Input for this task below:
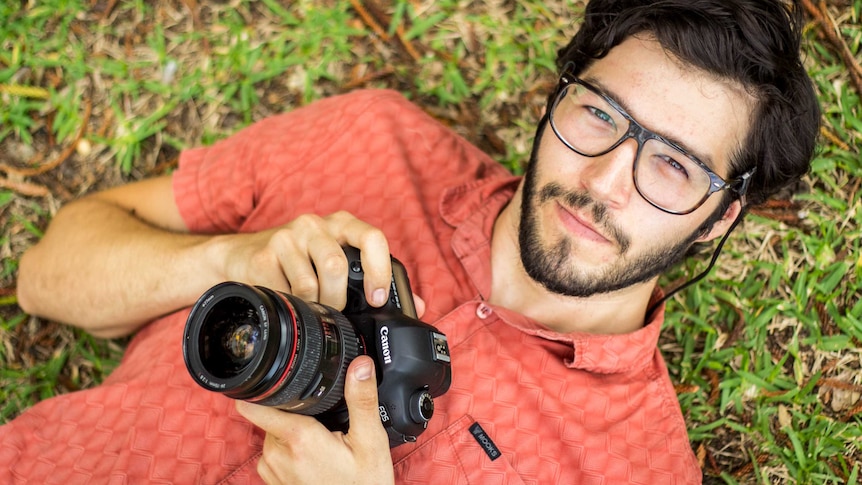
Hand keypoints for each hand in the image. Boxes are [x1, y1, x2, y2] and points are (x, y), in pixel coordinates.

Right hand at [214, 211, 393, 310]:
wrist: (241, 256)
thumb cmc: (300, 262)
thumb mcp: (340, 264)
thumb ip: (377, 282)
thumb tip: (418, 306)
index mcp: (343, 225)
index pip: (372, 237)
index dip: (379, 270)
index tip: (377, 299)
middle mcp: (316, 225)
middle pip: (337, 266)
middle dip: (338, 300)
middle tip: (335, 311)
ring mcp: (288, 236)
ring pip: (310, 282)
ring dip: (314, 305)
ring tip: (311, 307)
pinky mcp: (264, 253)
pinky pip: (285, 291)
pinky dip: (291, 304)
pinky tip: (287, 299)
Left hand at [236, 356, 394, 484]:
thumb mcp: (370, 441)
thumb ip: (362, 400)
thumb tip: (360, 365)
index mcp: (298, 438)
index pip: (256, 405)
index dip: (262, 389)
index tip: (275, 381)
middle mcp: (277, 454)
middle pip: (274, 414)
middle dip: (297, 413)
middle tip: (326, 425)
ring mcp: (273, 470)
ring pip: (275, 433)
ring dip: (295, 432)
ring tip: (324, 444)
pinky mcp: (274, 481)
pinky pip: (276, 453)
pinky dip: (293, 450)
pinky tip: (317, 459)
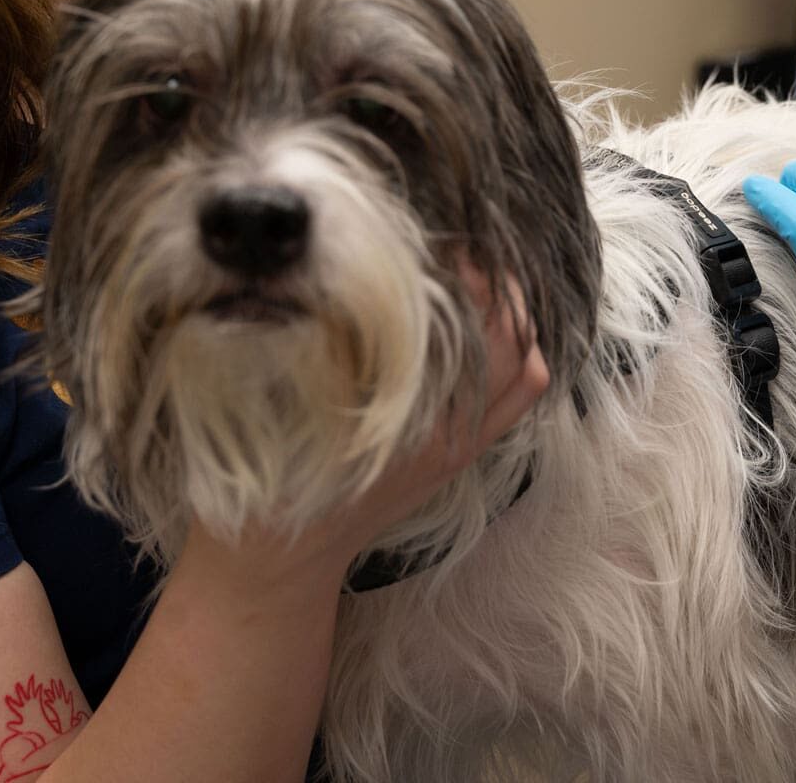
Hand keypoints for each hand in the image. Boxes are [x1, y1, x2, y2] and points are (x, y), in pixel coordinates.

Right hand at [210, 266, 549, 585]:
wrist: (278, 561)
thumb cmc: (269, 476)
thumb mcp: (282, 396)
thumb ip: (323, 334)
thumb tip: (352, 263)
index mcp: (415, 415)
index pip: (477, 323)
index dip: (469, 269)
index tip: (443, 235)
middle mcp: (454, 431)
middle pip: (516, 339)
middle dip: (497, 285)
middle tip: (460, 250)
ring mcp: (463, 447)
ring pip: (526, 368)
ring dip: (510, 320)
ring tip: (472, 284)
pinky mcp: (461, 456)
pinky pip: (517, 398)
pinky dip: (511, 355)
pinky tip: (473, 330)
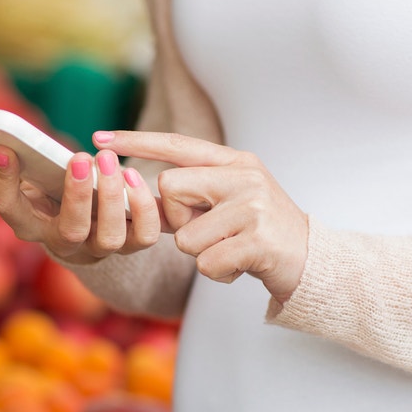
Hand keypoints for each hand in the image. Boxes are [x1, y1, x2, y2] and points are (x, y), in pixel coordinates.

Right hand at [0, 145, 164, 263]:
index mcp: (30, 223)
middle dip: (76, 195)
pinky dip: (143, 208)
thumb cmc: (54, 185)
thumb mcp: (32, 173)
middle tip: (79, 157)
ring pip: (109, 237)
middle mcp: (64, 243)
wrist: (89, 217)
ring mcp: (98, 247)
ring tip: (110, 162)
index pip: (9, 208)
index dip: (3, 180)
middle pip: (69, 232)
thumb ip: (19, 158)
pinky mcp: (129, 244)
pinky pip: (143, 235)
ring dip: (112, 198)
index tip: (5, 148)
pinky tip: (134, 175)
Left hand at [93, 130, 308, 302]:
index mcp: (234, 161)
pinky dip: (218, 273)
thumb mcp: (230, 201)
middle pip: (169, 188)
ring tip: (231, 250)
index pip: (177, 144)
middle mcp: (244, 176)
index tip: (99, 137)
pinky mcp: (258, 240)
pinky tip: (241, 266)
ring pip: (185, 236)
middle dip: (177, 220)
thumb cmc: (261, 233)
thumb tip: (139, 196)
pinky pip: (206, 263)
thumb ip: (192, 195)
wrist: (312, 261)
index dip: (137, 141)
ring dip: (201, 254)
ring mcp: (252, 206)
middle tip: (210, 231)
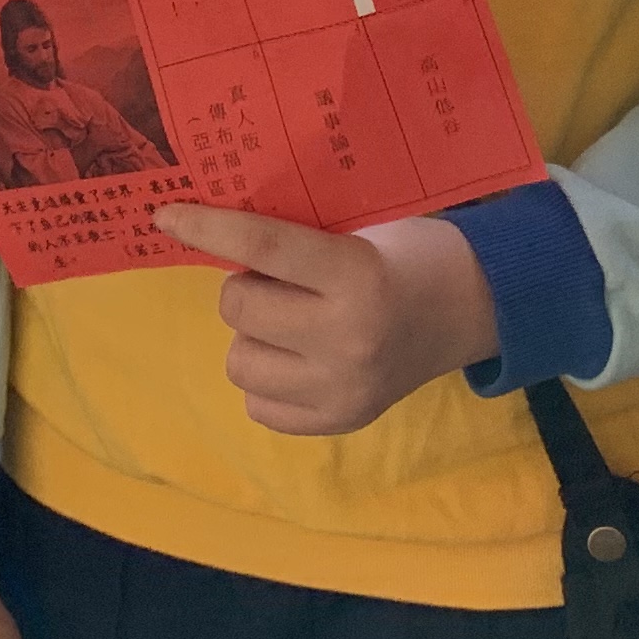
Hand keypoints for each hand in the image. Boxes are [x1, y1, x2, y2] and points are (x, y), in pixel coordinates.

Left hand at [154, 204, 500, 436]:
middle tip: (282, 280)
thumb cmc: (407, 254)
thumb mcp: (360, 229)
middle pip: (238, 305)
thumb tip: (212, 236)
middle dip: (247, 285)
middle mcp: (347, 339)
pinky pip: (256, 404)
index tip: (165, 216)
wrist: (473, 309)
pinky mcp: (337, 423)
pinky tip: (305, 359)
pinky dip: (269, 379)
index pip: (262, 248)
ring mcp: (340, 390)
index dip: (208, 228)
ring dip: (255, 335)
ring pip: (238, 360)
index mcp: (357, 276)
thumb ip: (296, 239)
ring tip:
End of Input for this task.
▶ Task to complete
Read the entries above and find each line holding the word "Right". Copy it out.

▶ Answer to this problem
Right hand at [214, 211, 393, 310]:
Right hand at [210, 266, 549, 585]:
Right hand at [0, 145, 164, 263]:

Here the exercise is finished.